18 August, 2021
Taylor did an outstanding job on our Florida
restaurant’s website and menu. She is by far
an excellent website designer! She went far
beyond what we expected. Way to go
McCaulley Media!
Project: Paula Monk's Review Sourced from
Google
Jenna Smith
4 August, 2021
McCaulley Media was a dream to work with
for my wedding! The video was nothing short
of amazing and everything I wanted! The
****************
Give every line of the material again, exactly as it reads.

• [Exercise solution]
18 August, 2021
Taylor did an outstanding job on our Florida
restaurant’s website and menu. She is by far
an excellent website designer! She went far
beyond what we expected. Way to go
McCaulley Media!
Project: Paula Monk's Review Sourced from
Google
Jenna Smith
4 August, 2021
McCaulley Media was a dream to work with
for my wedding! The video was nothing short
of amazing and everything I wanted! The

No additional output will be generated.